▸ **DOCUMENT PASSAGE**:
++++++

Great article, felt I’ve met both gender narcs. However this is the grandiose type for men, and more malignant for women. Just my thoughts 🙂
Many of the narcissist articles (and the definition) I’ve read speak about the dysfunction from the perspective of needing to somehow dominate or be better than their peers. However, I’m interested in how the narcissist personality shows up when combined with other dysfunctions. Do you have any suggested readings in that direction?
This is so so accurate mehn!
I’m confused by your final paragraph. You seem to be saying that if we valued altruism, narcissists would become unselfish. Of course not! They would just find a way of appearing altruistic in order to further their own narcissistic ends! You seem to blame gender roles for people’s particular narcissistic characteristics. The male and female “roles” you refer to at the beginning, are for males to be strong and to be leaders, and for women to be attractive and desirable. These seem to be neutral with respect to altruism: an unselfish man will try to lead with an attitude of wanting to serve and take care of those under his leadership, an altruistic woman can still be beautiful. You describe narcissistic women as subverting their caring role by using their children as trophies, thus turning an unselfishness role into a selfish one. So it does not seem to be traditional gender roles that either cause narcissism or make it worse, so to suggest that changing these will make narcissism go away is wishful thinking at best.

++++++

▸ **EXTRACTED MATERIAL**:
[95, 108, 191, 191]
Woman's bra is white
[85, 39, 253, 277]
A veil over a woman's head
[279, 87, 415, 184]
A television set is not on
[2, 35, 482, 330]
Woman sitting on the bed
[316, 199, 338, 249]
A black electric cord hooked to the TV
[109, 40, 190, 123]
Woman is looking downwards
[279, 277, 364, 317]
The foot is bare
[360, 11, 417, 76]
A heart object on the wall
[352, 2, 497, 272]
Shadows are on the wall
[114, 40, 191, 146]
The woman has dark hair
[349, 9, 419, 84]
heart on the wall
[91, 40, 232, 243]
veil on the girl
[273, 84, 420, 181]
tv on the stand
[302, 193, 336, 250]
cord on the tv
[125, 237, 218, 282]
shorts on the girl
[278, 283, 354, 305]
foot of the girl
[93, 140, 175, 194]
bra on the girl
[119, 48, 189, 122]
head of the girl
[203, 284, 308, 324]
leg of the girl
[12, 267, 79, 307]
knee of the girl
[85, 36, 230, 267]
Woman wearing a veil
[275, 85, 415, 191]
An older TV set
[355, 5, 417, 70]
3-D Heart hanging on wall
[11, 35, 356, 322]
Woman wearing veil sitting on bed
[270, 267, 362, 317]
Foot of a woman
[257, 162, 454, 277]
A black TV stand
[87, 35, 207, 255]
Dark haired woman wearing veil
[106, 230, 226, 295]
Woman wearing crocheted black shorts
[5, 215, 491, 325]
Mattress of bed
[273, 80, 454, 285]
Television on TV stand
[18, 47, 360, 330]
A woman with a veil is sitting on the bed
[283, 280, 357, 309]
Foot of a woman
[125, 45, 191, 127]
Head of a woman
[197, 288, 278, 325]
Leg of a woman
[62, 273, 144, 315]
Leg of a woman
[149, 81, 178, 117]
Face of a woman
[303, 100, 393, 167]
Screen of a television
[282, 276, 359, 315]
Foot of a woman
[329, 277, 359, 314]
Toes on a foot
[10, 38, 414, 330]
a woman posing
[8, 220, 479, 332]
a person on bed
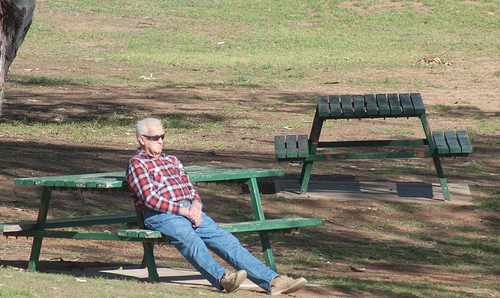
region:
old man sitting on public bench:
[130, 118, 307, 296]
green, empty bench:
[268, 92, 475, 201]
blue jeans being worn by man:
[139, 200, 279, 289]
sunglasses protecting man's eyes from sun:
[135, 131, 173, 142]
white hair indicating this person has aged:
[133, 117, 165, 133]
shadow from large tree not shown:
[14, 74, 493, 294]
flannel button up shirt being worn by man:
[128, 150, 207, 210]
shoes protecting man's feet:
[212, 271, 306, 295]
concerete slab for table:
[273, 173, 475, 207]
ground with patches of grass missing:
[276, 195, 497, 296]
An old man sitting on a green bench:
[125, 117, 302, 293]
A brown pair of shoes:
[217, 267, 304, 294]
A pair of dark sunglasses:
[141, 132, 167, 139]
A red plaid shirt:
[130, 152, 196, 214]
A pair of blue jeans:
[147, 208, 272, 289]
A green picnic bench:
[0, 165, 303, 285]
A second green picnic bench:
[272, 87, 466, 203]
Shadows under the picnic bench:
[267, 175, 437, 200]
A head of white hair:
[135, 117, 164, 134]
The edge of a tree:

++++++

▸ **EXERCISE SET**:
a: Write out the narcissism comments word for word, starting at "Great article, felt" and ending at "so accurate mehn!".
b: In the narcissism comments, which type of narcissist does the first commenter associate with men?
The listing plays no part in any of this.

▸ **SOLUTIONS BELOW**:
a:
Great article, felt I’ve met both gender narcs. However this is the grandiose type for men, and more malignant for women. Just my thoughts 🙂
Many of the narcissist articles (and the definition) I’ve read speak about the dysfunction from the perspective of needing to somehow dominate or be better than their peers. However, I’m interested in how the narcissist personality shows up when combined with other dysfunctions. Do you have any suggested readings in that direction?
This is so so accurate mehn!

b: The grandiose type.